- [Task description]: Print every entry below again exactly as written, skipping the pictures.

----- Extracted entries

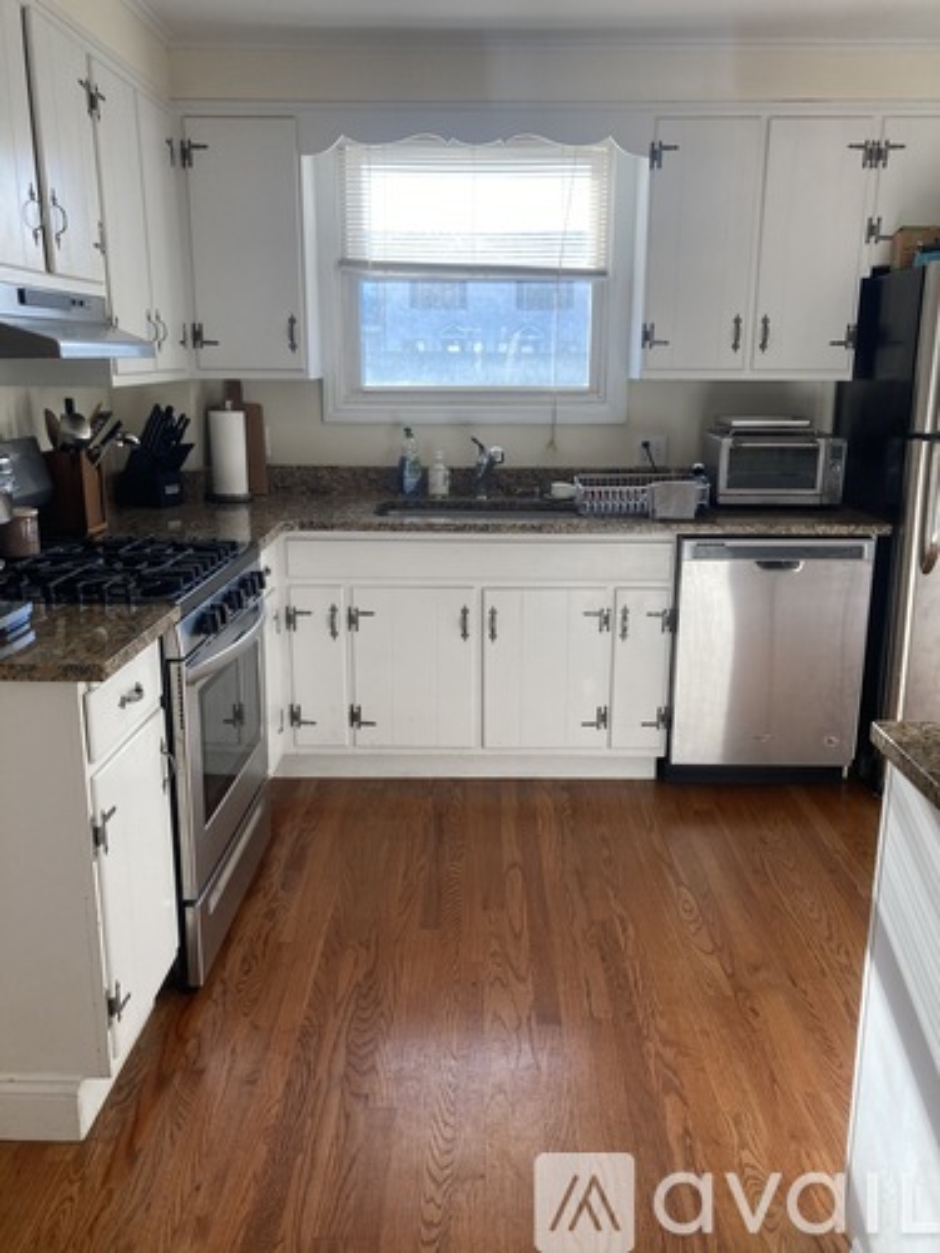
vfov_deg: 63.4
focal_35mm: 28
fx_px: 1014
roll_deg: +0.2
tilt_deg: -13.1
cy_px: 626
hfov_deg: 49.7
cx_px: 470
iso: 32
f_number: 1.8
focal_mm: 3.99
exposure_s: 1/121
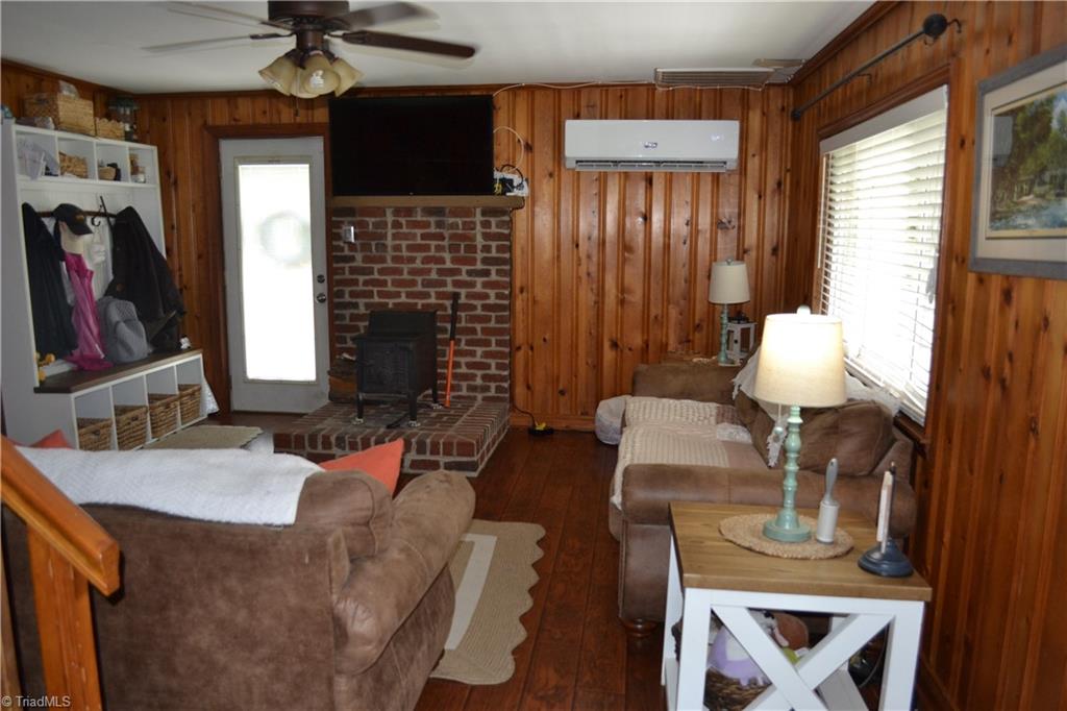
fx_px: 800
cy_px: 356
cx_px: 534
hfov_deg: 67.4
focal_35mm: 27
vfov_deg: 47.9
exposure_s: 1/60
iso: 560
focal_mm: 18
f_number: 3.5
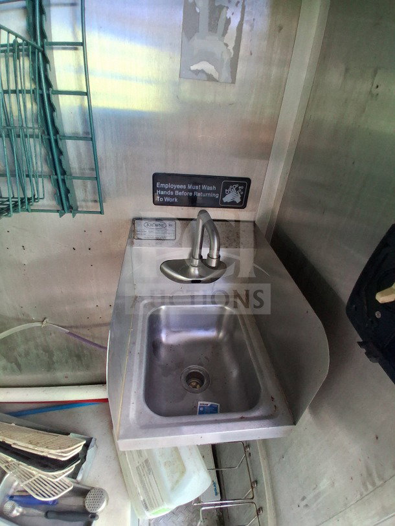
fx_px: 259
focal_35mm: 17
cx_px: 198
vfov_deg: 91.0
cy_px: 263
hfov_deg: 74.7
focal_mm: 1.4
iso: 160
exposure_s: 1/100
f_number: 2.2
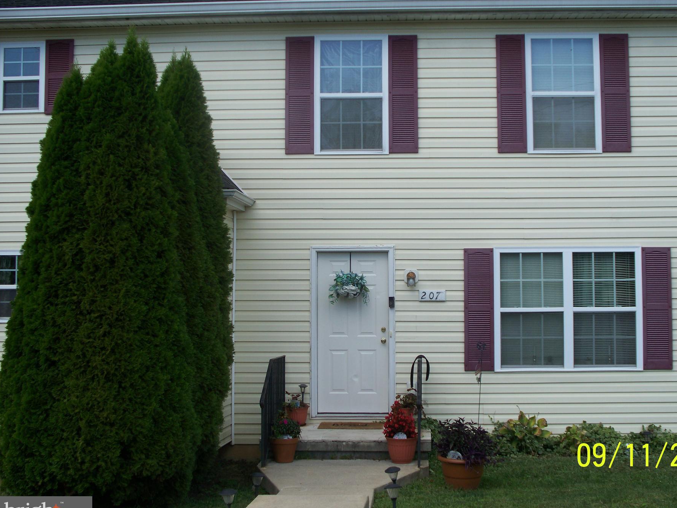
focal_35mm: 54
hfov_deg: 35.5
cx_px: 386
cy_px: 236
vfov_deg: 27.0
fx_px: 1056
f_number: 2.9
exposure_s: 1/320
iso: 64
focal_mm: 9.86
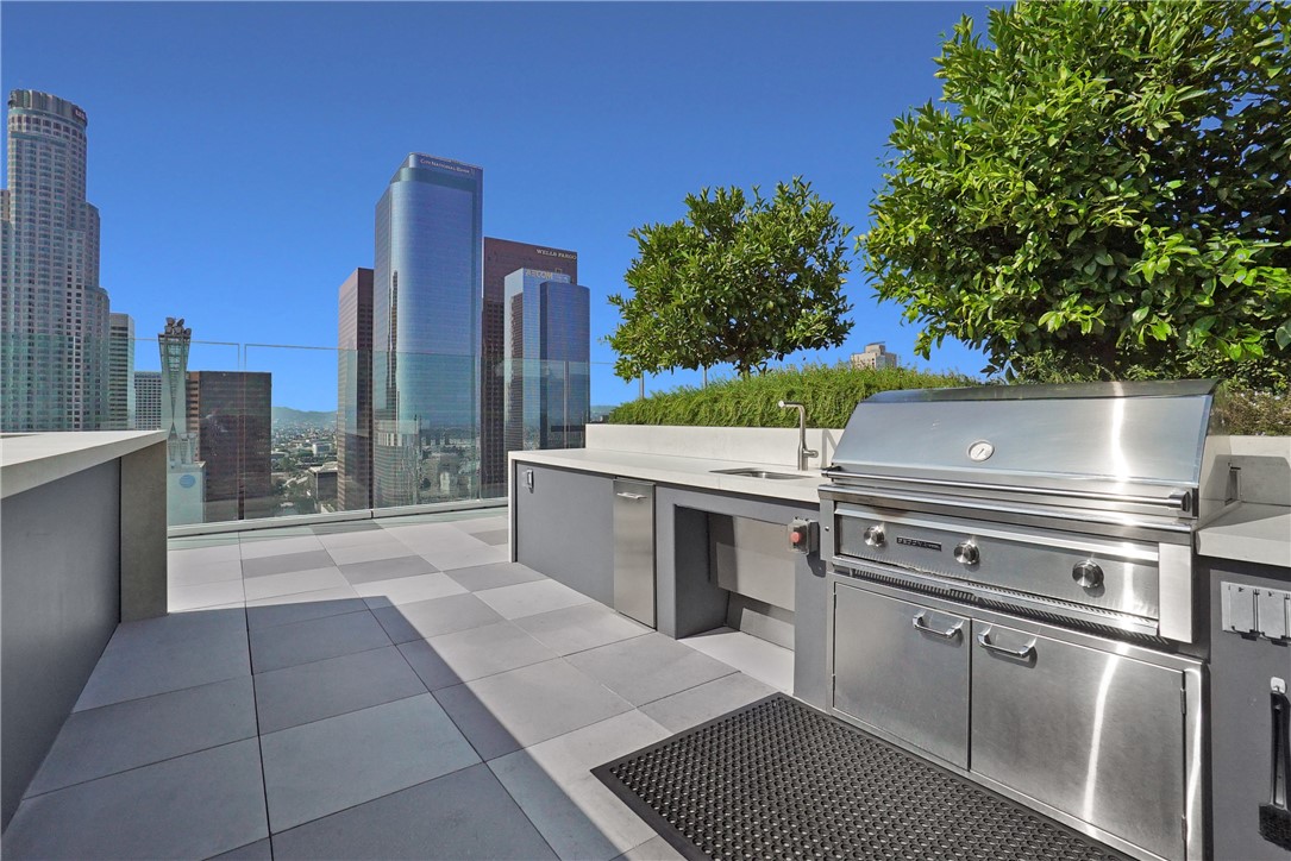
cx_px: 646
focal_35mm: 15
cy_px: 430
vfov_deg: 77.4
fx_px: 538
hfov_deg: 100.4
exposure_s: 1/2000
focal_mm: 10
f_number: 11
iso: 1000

----------

- [Solution to this exercise]:
vfov_deg: 63.4
focal_35mm: 28
fx_px: 1014
roll_deg: +0.2
tilt_deg: -13.1
cy_px: 626
hfov_deg: 49.7
cx_px: 470
iso: 32
f_number: 1.8
focal_mm: 3.99
exposure_s: 1/121
fx_px: 800
cy_px: 356
cx_px: 534
hfov_deg: 67.4
focal_35mm: 27
vfov_deg: 47.9
exposure_s: 1/60
iso: 560
focal_mm: 18
f_number: 3.5
fx_px: 259
focal_35mm: 17
cx_px: 198
vfov_deg: 91.0
cy_px: 263
hfov_deg: 74.7
focal_mm: 1.4
iso: 160
exposure_s: 1/100
f_number: 2.2
focal_35mm: 54
hfov_deg: 35.5
cx_px: 386
cy_px: 236
vfov_deg: 27.0
fx_px: 1056
f_number: 2.9
exposure_s: 1/320
iso: 64
focal_mm: 9.86
cx_px: 646
focal_35mm: 15
cy_px: 430
vfov_deg: 77.4
fx_px: 538
hfov_deg: 100.4
exposure_s: 1/2000
focal_mm: 10
f_number: 11
iso: 1000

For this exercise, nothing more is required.